Dr. Alex West, an OB/GYN at UConn Health talked about the time limits that insurance provides for her to spend in prenatal visits with mothers are minimal and while she starts educating on the benefits of breastfeeding in the first trimester, she would like to see more done in providing free education on these issues to mothers and supporting them after delivery as well.
Patients at UConn Health can attend breastfeeding education and other educational opportunities for free, but this isn’t the case universally.
Dr. Chris Morosky, associate professor in the Department of Obstetrics and Gynecology at UConn Health, is concerned about what we will start observing in pregnant women with the chronic stress of the last few months that may cause issues such as pre-term births, pre-eclampsia, and complications that will require babies to be cared for in the Neonate Intensive Care Unit.
“We are deeply appreciative of all the work that the team at UConn Health does to support moms and families and children,” says Murphy. “Jahana and I were here to learn and get advice on how we come out of this crisis stronger than we went in. That means a supply chain that is stronger and less susceptible to these interruptions and that means support for our mothers and families that allows them to be able to provide constant reliable nutrition to their children.”

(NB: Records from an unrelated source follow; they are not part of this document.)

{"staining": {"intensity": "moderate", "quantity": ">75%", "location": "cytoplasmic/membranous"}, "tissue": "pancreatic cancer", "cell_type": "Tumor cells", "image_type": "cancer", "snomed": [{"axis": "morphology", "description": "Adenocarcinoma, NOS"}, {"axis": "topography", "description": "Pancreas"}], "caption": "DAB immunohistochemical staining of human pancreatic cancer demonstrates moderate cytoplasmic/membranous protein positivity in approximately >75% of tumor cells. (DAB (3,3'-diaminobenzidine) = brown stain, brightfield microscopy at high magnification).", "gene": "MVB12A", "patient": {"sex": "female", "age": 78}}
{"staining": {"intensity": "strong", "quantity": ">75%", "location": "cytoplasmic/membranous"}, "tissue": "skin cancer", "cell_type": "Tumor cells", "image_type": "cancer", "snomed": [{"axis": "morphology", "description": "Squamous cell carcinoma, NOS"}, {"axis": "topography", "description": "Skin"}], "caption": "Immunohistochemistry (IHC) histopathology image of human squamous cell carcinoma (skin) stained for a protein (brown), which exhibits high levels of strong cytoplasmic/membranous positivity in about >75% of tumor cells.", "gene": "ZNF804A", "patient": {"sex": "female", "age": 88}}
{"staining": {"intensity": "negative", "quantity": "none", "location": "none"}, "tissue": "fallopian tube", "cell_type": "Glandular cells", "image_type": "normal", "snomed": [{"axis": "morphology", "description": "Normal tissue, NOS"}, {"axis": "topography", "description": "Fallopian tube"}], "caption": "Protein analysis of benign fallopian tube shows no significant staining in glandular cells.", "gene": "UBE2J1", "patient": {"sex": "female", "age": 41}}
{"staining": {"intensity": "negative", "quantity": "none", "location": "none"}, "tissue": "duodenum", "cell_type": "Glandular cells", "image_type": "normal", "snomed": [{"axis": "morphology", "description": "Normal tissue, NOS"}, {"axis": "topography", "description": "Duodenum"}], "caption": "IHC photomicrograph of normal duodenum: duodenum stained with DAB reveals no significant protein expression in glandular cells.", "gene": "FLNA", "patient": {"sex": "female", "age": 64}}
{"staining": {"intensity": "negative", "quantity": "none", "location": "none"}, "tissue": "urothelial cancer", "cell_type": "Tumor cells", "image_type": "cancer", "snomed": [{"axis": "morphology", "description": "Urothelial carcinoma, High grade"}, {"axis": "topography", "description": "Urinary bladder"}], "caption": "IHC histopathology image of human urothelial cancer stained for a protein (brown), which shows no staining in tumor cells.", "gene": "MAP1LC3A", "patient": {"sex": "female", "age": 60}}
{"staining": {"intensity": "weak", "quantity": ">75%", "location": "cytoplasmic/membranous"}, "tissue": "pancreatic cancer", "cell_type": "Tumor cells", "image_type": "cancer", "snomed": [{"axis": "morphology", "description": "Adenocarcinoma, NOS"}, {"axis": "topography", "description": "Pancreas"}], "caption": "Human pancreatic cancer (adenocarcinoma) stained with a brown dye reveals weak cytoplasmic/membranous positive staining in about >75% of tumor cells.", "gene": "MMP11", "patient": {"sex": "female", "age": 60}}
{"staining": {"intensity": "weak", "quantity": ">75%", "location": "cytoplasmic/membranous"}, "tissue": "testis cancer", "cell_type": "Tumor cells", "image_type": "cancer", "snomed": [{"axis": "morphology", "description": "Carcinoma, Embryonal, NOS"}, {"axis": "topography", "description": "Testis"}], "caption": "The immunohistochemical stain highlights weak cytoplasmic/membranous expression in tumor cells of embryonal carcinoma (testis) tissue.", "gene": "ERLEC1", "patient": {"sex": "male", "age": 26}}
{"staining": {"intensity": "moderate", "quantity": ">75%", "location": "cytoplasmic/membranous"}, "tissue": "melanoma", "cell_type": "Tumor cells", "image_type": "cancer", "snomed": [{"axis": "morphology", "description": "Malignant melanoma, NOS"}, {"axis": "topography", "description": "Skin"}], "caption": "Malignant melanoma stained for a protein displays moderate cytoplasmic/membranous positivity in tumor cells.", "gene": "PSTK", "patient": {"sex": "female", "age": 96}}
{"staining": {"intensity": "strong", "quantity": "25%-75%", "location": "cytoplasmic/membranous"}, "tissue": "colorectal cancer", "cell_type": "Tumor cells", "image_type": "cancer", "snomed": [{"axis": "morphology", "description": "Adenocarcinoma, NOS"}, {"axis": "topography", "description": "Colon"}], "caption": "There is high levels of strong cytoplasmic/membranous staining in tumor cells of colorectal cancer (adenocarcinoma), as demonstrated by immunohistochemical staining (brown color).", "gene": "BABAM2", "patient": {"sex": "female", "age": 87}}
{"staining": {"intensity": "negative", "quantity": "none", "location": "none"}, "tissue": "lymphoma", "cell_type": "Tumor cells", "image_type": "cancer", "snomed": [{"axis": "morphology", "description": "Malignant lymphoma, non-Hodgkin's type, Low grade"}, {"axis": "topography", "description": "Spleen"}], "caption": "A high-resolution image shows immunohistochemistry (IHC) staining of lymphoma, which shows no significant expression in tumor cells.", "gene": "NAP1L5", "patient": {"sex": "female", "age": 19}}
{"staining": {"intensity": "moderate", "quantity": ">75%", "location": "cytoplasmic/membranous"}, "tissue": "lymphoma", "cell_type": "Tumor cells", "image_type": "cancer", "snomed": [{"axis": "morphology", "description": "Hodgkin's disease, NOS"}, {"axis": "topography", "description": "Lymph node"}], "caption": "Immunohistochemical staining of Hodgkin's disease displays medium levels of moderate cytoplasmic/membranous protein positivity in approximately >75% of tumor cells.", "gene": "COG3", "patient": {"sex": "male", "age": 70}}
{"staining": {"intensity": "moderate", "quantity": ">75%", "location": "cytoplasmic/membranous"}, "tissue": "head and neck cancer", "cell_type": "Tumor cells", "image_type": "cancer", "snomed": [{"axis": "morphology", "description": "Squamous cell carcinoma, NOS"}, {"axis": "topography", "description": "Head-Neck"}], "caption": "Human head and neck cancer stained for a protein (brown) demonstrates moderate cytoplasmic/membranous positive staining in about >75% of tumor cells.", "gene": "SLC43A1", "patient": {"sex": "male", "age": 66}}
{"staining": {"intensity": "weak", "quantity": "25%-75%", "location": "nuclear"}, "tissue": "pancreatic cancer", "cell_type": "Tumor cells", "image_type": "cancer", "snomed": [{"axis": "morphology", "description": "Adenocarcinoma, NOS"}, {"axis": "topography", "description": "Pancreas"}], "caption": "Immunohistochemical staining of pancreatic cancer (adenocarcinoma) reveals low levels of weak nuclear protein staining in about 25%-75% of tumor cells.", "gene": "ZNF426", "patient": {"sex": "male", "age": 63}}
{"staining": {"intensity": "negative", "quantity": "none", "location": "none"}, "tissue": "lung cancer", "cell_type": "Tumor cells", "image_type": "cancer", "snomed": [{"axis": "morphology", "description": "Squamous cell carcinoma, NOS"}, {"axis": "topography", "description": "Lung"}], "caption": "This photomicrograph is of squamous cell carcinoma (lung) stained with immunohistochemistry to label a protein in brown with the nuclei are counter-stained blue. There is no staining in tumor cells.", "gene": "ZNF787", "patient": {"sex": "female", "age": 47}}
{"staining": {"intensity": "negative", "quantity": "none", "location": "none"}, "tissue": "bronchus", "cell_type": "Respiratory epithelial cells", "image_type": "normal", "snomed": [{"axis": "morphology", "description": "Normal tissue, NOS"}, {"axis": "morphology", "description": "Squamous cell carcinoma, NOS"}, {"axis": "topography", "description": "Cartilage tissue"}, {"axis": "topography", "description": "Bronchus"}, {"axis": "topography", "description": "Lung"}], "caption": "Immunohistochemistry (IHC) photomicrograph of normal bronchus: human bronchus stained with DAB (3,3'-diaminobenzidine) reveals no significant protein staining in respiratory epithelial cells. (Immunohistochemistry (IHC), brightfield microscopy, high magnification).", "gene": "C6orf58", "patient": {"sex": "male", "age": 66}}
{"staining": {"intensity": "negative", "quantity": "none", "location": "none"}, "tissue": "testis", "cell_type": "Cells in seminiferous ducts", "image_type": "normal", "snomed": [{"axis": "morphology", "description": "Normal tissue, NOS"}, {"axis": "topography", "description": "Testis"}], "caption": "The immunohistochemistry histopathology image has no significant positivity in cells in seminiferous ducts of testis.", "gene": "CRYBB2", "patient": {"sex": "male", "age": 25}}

So where is the formula that has been sent in from outside the United States?
Hayes is on a committee that tracks where the formula is going when it lands. The formula that is here has been allocated to hospitals and medical centers for the most fragile and vulnerable babies whose lives are in jeopardy if they do not get this formula. Hayes will know more next week at an upcoming meeting as to when we can expect the formula to be back on the shelves and getting Abbott back online.
“We are committed to coming out of this crisis as fast as we can by putting mothers in a stronger position, in the long run, there are too many mothers breastfeeding their children who run into obstacle after obstacle that puts them in the position of relying on formula,” says Murphy. “There are some mothers who have no choice but to rely on formula, but others are put in that position because their workplace or their insurance company doesn’t give them what they need to provide breast milk. So we need to come out of this crisis in a place that puts women and families in a better place.”
“Out of this crisis, we have to have a renewed commitment to support families better. Looking at this in a much more comprehensive way. Our work is to make sure every baby has access to safe and nutritious formula,” says Hayes.